H&E staining of left lateral lobes of (A) uPA/SCID chimeric mice, (B) #1C2 homozygous and (C) #1C2 hemizygous chimeric mice, and magnifications of the rectangular parts (D) on the left side of A and (E) on the right side of A, (F) in B, and (G) in C are shown. h-heps with a clear cytoplasm and lipid droplets occupied most areas of the liver sections (A-G). Arrows show (D) degenerating m-heps and (E) hyperplastic m-hep nodules in uPA/SCID chimeric mice. M-heps with eosinophilic cytoplasm of various sizes are shown by arrows in (F) #1C2 homozygous and (G) hemizygous chimeric mice. (H) The left lateral lobe of a #1C2 hemizygous chimeric mouse was immunostained with anti-hCK8/18 antibodies. H-heps were brown-colored, and (I) an area of rectangle was magnified. m, m-heps, h, h-heps. Kidney sections in (J, M) uPA/SCID, (K, N) #1C2 homozygote and (L, O) hemizygous chimeric mice were stained with H&E. Enlarged glomeruli and glomerulosclerosis were observed in uPA/SCID mice (J, M). No pathological findings were observed in (K, N) #1C2 homozygote and (L, O) hemizygous chimeric mouse kidneys. (M), (N) and (O) were high magnification of (J), (K) and (L), respectively. Bar, 100 μm in D-G, I and J-O. Bar, 1 mm in A-C and H.

Fig 7. Changes in h-alb levels and body weight of chimeric mice during a long-term period.

14-week-old chimeric mice with >70% RI were selected based on h-alb levels and observed until they were 28 or 29 weeks old. (A) After 16 weeks of age, h-alb levels in uPA/SCID chimeric mice gradually decreased, whereas those of #1C2 homozygous chimeric mice stabilized, but those of #1C2 hemizygous chimeric mice increased gradually until mice were at least 28 weeks old. (B) Body weight of uPA/SCID and #1C2 homozygous chimeric mice decreased gradually after 16 weeks of age, but increased in #1C2 homo chimeras until mice were 18 weeks old, and then stabilized.
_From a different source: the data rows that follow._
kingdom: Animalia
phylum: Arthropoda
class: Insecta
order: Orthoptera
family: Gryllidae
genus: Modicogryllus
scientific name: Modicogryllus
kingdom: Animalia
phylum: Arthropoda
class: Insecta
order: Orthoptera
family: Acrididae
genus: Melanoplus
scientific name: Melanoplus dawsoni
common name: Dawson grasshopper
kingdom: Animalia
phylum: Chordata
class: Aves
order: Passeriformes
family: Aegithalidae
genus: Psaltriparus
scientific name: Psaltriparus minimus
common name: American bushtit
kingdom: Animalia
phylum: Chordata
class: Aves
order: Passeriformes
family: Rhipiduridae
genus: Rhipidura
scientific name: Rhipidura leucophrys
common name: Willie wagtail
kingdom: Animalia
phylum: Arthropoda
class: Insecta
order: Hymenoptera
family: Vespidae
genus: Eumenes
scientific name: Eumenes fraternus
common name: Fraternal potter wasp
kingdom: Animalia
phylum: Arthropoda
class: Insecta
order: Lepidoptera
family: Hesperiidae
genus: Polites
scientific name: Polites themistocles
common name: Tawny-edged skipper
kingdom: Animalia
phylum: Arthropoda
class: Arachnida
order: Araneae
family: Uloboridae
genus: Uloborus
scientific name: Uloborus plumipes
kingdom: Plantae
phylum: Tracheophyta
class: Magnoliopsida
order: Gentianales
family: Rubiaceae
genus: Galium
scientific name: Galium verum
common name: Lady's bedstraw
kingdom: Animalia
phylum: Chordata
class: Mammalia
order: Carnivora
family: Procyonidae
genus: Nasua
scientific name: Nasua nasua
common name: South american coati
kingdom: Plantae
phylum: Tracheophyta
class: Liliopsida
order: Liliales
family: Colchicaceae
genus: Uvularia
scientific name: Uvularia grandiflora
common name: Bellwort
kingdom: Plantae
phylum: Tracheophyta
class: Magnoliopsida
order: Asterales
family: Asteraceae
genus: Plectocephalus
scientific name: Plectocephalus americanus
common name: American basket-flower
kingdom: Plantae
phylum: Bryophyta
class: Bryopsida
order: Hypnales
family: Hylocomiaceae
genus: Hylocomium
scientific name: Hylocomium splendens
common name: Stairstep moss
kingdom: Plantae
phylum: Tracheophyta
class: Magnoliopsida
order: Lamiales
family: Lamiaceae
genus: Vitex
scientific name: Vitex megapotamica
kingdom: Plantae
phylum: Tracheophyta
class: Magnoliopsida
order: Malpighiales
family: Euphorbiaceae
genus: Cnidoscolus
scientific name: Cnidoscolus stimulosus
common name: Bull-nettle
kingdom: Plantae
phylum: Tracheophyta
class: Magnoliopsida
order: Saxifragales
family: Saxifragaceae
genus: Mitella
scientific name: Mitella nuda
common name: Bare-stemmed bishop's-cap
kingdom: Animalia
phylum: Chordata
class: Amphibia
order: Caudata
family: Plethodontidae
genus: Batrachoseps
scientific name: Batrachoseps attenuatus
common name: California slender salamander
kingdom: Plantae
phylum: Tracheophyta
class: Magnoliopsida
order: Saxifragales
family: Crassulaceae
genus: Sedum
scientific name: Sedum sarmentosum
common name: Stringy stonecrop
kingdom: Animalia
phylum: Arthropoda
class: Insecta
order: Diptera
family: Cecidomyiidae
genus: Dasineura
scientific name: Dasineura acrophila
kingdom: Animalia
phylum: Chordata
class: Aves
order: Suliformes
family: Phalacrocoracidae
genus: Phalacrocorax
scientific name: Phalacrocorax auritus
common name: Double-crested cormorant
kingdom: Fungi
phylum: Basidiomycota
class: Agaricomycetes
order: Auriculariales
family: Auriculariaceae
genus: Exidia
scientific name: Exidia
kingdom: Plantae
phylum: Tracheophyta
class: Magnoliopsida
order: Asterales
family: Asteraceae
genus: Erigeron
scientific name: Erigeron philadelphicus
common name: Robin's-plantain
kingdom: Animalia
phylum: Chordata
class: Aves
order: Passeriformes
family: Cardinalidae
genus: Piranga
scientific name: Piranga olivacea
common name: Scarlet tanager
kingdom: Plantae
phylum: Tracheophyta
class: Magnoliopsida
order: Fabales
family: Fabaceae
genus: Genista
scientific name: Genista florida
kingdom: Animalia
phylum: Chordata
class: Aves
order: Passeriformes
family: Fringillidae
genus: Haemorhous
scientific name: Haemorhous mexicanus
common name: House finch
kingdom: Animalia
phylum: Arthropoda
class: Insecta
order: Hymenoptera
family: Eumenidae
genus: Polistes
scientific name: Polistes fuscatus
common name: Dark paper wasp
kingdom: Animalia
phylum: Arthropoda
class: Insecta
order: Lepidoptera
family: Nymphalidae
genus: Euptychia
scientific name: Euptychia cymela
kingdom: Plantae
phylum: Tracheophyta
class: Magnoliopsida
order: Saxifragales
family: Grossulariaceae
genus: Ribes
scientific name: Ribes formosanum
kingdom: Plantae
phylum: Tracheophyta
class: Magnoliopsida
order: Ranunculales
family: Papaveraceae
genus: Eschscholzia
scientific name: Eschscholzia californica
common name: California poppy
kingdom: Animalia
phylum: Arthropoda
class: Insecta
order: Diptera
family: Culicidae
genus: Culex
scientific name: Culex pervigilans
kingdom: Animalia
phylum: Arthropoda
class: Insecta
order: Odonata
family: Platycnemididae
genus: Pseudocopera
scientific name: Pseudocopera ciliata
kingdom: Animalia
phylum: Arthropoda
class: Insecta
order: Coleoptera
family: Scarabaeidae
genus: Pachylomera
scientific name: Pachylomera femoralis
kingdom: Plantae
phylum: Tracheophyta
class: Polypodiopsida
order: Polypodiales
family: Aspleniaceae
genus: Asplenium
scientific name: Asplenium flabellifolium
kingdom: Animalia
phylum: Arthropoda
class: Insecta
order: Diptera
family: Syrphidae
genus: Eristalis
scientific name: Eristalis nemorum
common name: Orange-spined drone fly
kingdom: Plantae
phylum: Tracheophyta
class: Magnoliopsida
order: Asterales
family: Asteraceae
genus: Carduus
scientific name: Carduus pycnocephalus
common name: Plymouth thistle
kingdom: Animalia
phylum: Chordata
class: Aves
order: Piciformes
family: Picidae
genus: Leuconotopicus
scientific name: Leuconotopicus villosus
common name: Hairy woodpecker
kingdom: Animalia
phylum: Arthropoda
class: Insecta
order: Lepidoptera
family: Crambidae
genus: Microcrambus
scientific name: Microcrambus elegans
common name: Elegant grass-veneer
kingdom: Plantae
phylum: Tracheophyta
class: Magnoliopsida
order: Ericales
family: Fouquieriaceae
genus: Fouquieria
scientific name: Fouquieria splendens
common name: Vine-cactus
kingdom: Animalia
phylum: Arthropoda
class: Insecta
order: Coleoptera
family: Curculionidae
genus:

Fig 8. Microarray mRNA expression analysis of phase I and II metabolic enzymes levels in chimeric mice.

mRNA expression levels of phase I and II expressed in human livers in (A and B) uPA/SCID and #1C2 homozygous mice, (C and D) #1C2 homo- and hemizygous mice, and (E and F) uPA/SCID and #1C2 mice were plotted. Phase I metabolic enzymes are CYP1A1, 1A2, 1B1, 2A6, 26A1, 2B6, 2C8, 2C9, 2C18, 2C19, 2D6, 2E1, 2J2, 3A4, 3A5, 3A7, 3A43, 39A1, 4A11, 4F2, 4F3, 7A1, 7B1, 8B1. Phase II metabolic enzymes are UGT1A6, 2A1, 2B15, 2B17, 2B4, SULT1A1, 1A3, 1B1, 1E1, 2A1, GSTA1, A4, M1, M2, M3, M4, P1, T1, Z1, and NAT1, 2. The solid and dotted lines represent unity and 4-fold differences, respectively. All values were within the 4-fold difference range.

Fig 9. HBV and HCV infections in chimeric mice.

Chimeric mice shown in Table 4 were inoculated with (A) HBV and (B) HCV, and serum HBV and HCV copy numbers were monitored up to 70 days and 40 days post-infection, respectively. HBV and HCV copy numbers did not differ among groups and increased up to approximately 50 and 20 days post-infection, respectively, reaching a plateau afterwards.